HowTo - tell tcpdump to filter mixed tagged and untagged VLAN (IEEE 802.1Q) traffic
A week ago I needed to filter VLAN traffic with tcpdump. Everything went well, as long as *only*
tagged or *only* untagged traffic was given as input. However, when trying to filter say UDP packets
out of traffic that contains both tagged and untagged packets, tcpdump screwed my filters. As I think
this situation may happen to some more people, here some input for nerds struggling with the same
issue in the future.
Example doomed to fail with mixed traffic:
tcpdump -nn -v udp
This simple BPF filter should basically deliver all UDP packets, regardless whether the traffic is tagged with a VLAN tag or not. But: it doesn't. The issue is that tagging traffic inserts four more bytes (namely the VLAN ID) to the ethernet (or more precisely IEEE 802.1Q) header. Without specifically asking for VLAN traffic in the BPF filter, every traffic is parsed as untagged traffic. Thus, the specified filter delivers only untagged UDP packets (i.e., their frames) and drops all tagged traffic.
Now watch out: similar things happen if you specify the mysterious 'vlan' keyword in the tcpdump filter. After specifiying the 'vlan' keyword, the *preceding* filters are matched against traffic shifted by 4 bytes to the right. Note that this is also true if you specify 'not vlan' as filter. The internals of how tcpdump translates the BPF filter are exposed when calling tcpdump with the -b option:
BPF translation of filter 'not vlan and udp':
[root@vm-fedora ~]# tcpdump -nn -d not vlan and udp (000) ldh  (001) jeq #0x8100 jt 10 jf 2 (002) ldh  (003) jeq #0x86dd jt 4 jf 6 (004) ldb  (005) jeq #0x11 jt 9 jf 10 (006) jeq #0x800 jt 7 jf 10 (007) ldb  (008) jeq #0x11 jt 9 jf 10 (009) ret #96 (010) ret #0
What do we see here? Although we explicitly specified to have untagged traffic, our filter fails and matches UDP traffic that has no VLAN tag but is shifter by 4 byte to the right (i.e., it matches nothing). Our fault was to specify the 'vlan' keyword, such that all preceding filters ('udp') are matched against shifted traffic. To cope with this issue, one should be careful in which order the filter is put together. If we want to match both tagged and untagged UDP traffic, we have to specify the following filter:
Filter UDP traffic, both VLAN tagged and untagged:
[root@vm-fedora ~]# tcpdump -nn -d "udp or (vlan and udp)"
Or, the generic solution:
Generic filter expression that matches VLAN tagged and untagged traffic:
[root@vm-fedora ~]# tcpdump -nn -d "<filter> or (vlan and <filter>)"
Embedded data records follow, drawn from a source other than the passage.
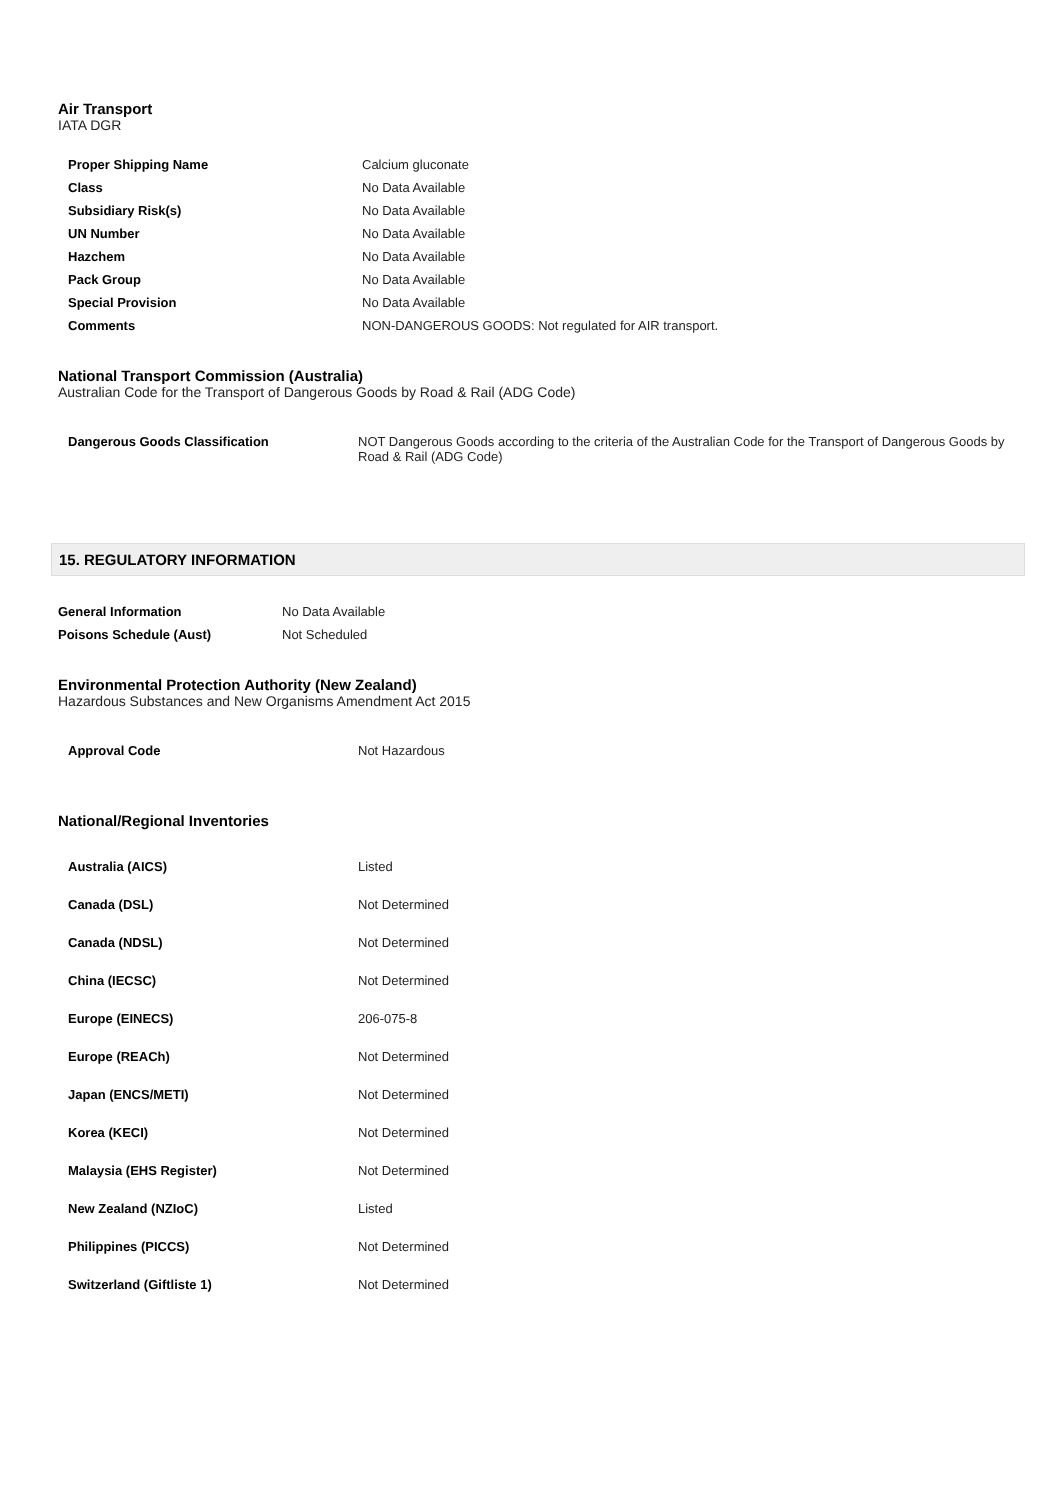Air Transport
IATA DGR
| Proper Shipping Name | Calcium gluconate |
| Class | No Data Available |
| Subsidiary Risk(s) | No Data Available |
| UN Number | No Data Available |
| Hazchem | No Data Available |
| Pack Group | No Data Available |
| Special Provision | No Data Available |
| Comments | NON-DANGEROUS GOODS: Not regulated for AIR transport. |
National Transport Commission (Australia)
Australian Code for the Transport of Dangerous Goods by Road & Rail (ADG Code)
| Dangerous Goods Classification | NOT Dangerous Goods according to the criteria of the Australian Code for the Transport of Dangerous Goods by Road & Rail (ADG Code) |
15. REGULATORY INFORMATION
| General Information | No Data Available |
| Poisons Schedule (Aust) | Not Scheduled |
Environmental Protection Authority (New Zealand)
Hazardous Substances and New Organisms Amendment Act 2015
| Approval Code | Not Hazardous |
National/Regional Inventories
| Australia (AICS) | Listed |
| Canada (DSL) | Not Determined |
| Canada (NDSL) | Not Determined |
| China (IECSC) | Not Determined |
| Europe (EINECS) | 206-075-8 |
| Europe (REACh) | Not Determined |
| Japan (ENCS/METI) | Not Determined |
| Korea (KECI) | Not Determined |
| Malaysia (EHS Register) | Not Determined |
| New Zealand (NZIoC) | Listed |
| Philippines (PICCS) | Not Determined |
| Switzerland (Giftliste 1) | Not Determined |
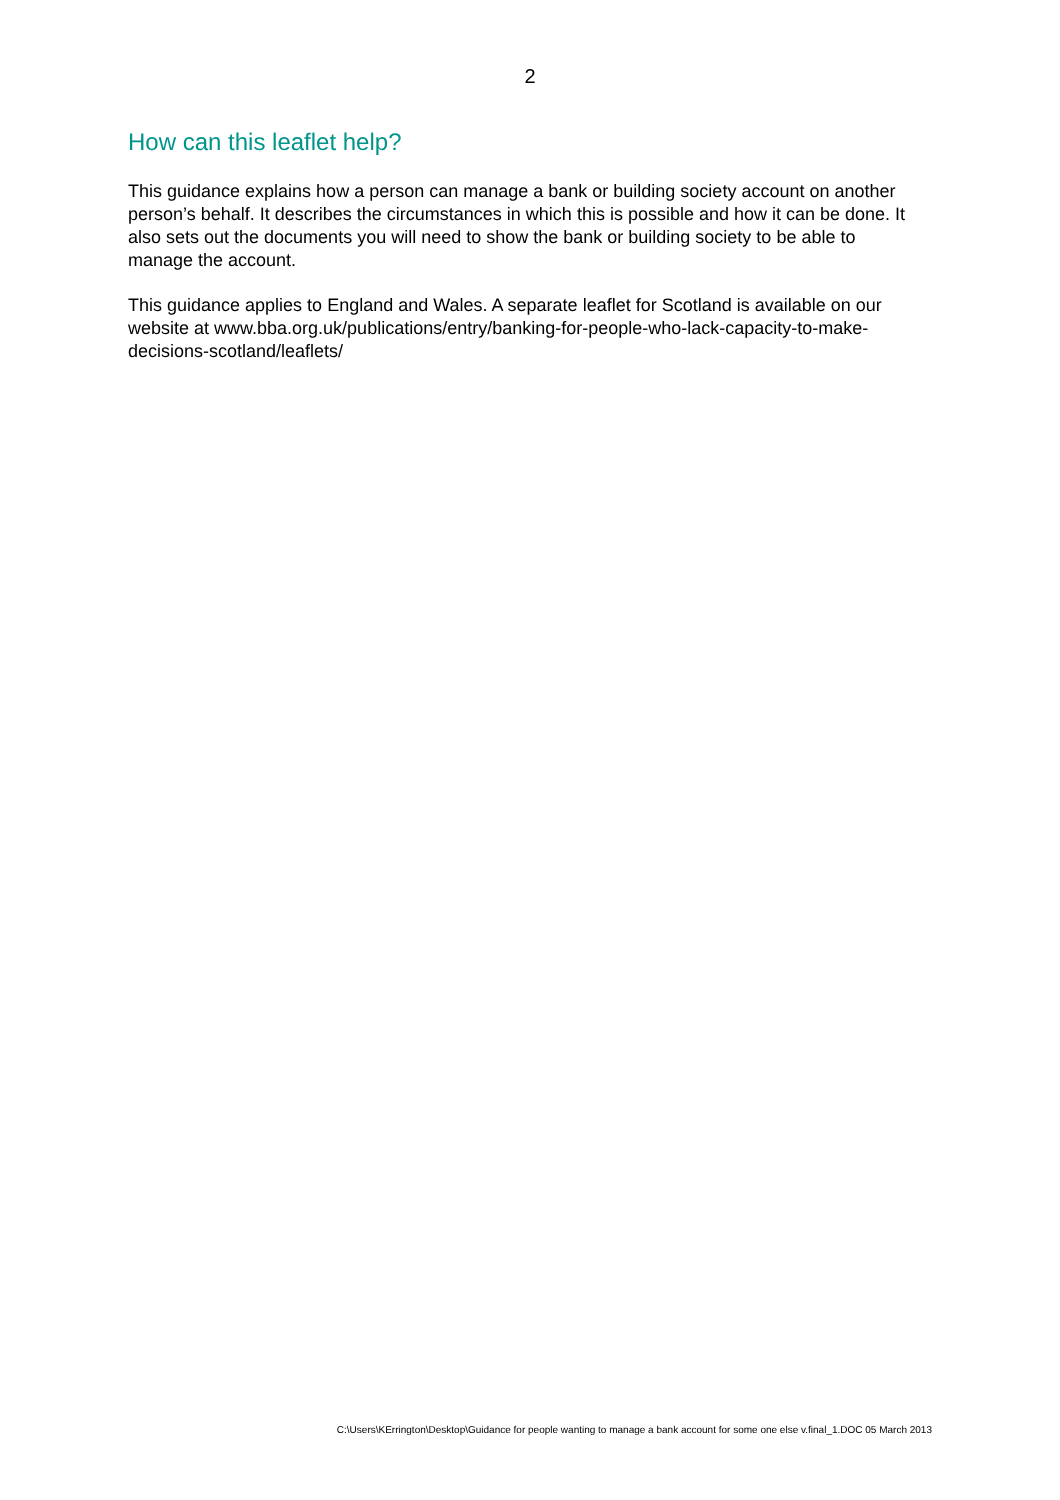2
How can this leaflet help?
This guidance explains how a person can manage a bank or building society account on another person’s behalf. It describes the circumstances in which this is possible and how it can be done. It also sets out the documents you will need to show the bank or building society to be able to manage the account.
This guidance applies to England and Wales. A separate leaflet for Scotland is available on our website at www.bba.org.uk/publications/entry/banking-for-people-who-lack-capacity-to-make-decisions-scotland/leaflets/
C:\Users\KErrington\Desktop\Guidance for people wanting to manage a bank account for some one else v.final_1.DOC 05 March 2013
If you want to filter only untagged traffic, specify the following:
Generic filter to match only untagged traffic:
[root@vm-fedora ~]# tcpdump -nn -d <filter> and not vlan
Long story short: When using tcpdump (or libpcap), be careful where to put the 'vlan' keyword in your expression. In general, it's a very bad idea to specify the keyword twice, unless you pack VLAN traffic into VLAN traffic. Maybe these examples are more explanative than the quote below taken from the tcpdump manpage: "Note that the first vlan keyword encountered in expression changes the decoding offsets for the remainder of expression on the assumption that the packet is a VLAN packet." Recall this (admittedly sometimes strange) behavior is not a bug...
Thanks goes to Nuno Paiva, who sent me an example how to solve matching mixed traffic. Thanks to Dan Cox who spotted missing quotes.